→ **Your instructions**:
Using "prototype" as the search string, find the matching lines below and copy them.

→ **Extracted entries**:
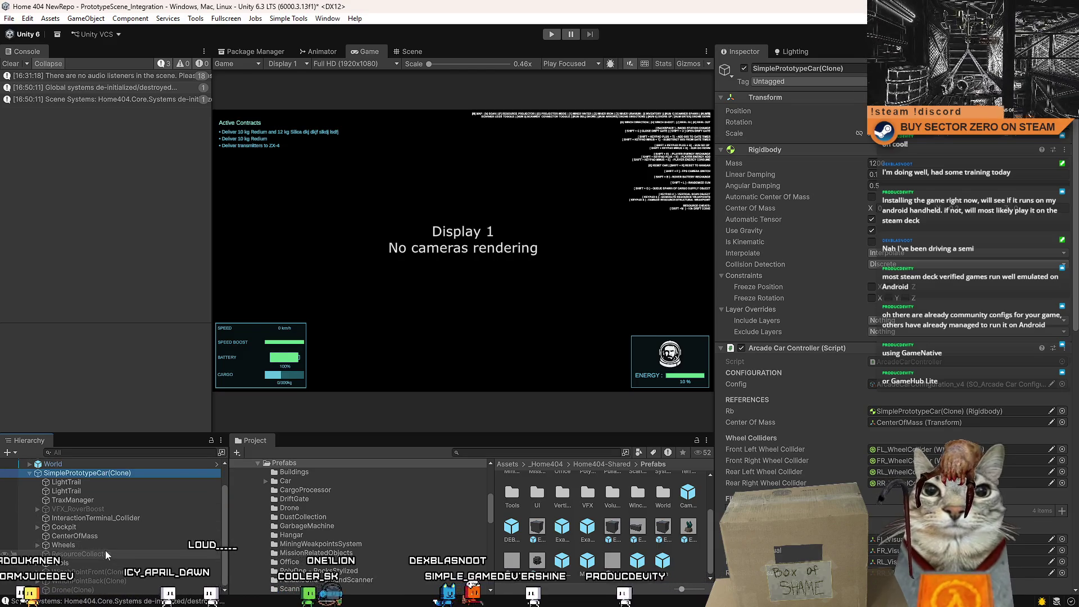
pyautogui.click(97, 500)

---

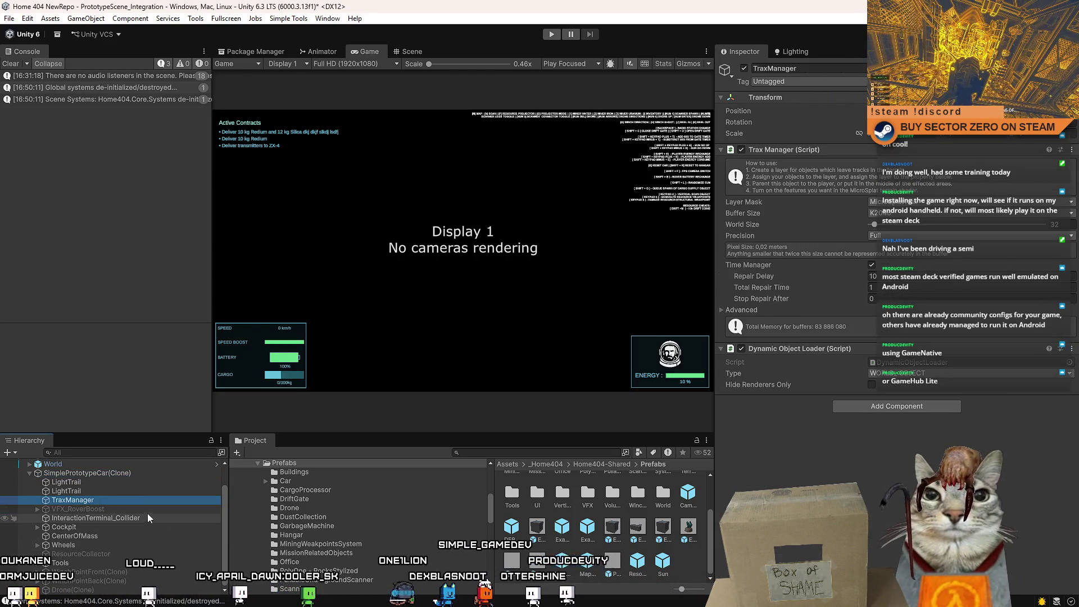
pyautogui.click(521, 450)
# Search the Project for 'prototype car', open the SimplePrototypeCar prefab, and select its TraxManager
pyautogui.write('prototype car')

→ **Answer for this exercise**:
# Search the Project for 'prototype car', open the SimplePrototypeCar prefab, and select its TraxManager
pyautogui.write('prototype car')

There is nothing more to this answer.